* _PROBLEM DETAILS_: In the records below, find the line holding "E&N BRANDLAB" and the line holding "espacios inteligentes". Set down both, with every line between them, exactly.

GIVEN DATA section start

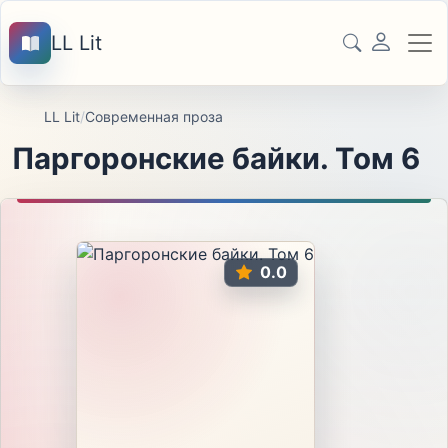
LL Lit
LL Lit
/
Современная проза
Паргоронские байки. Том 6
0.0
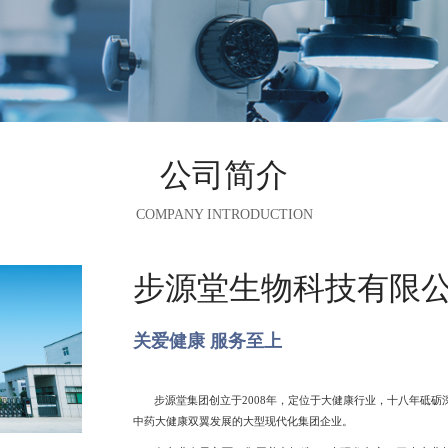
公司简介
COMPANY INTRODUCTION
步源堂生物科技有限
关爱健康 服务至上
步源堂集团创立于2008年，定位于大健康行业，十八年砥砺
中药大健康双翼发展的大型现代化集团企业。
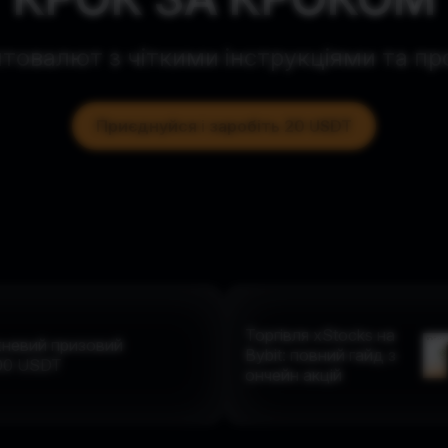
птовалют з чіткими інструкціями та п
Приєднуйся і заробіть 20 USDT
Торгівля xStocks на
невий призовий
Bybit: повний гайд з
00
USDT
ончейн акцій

GIVEN DATA section end
GIVEN DATA section start

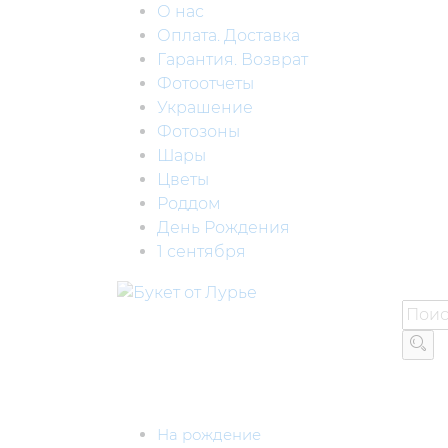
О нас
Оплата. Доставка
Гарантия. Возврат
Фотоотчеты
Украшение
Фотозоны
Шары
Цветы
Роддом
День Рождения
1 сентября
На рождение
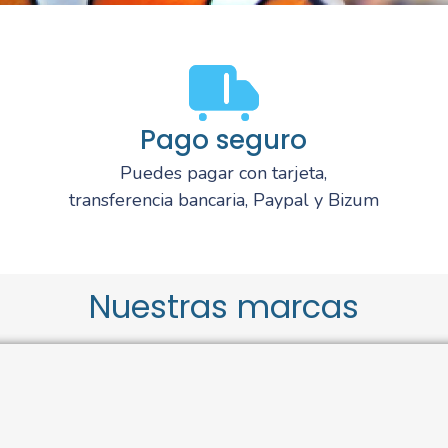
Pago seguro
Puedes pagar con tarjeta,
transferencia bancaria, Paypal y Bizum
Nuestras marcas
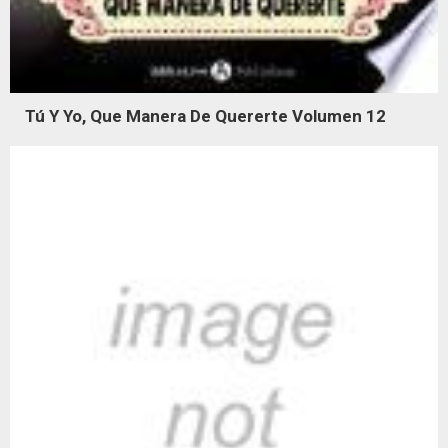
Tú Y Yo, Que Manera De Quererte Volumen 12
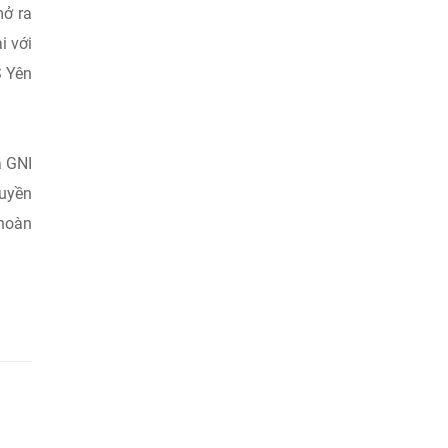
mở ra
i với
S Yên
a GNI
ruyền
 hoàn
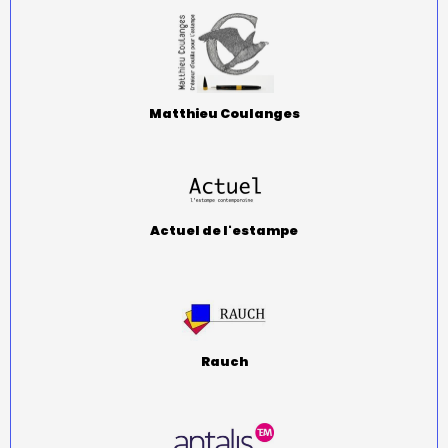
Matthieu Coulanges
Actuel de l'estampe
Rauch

GIVEN DATA section end
GIVEN DATA section start

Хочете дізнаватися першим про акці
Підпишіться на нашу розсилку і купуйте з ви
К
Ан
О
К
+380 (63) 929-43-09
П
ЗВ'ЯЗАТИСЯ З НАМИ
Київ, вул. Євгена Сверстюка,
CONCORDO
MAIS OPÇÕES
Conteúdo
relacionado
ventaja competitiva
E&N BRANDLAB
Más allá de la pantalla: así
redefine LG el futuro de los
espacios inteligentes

GIVEN DATA section end

* _RESULT OF THIS TASK_:
E&N BRANDLAB
Más allá de la pantalla: así
redefine LG el futuro de los
espacios inteligentes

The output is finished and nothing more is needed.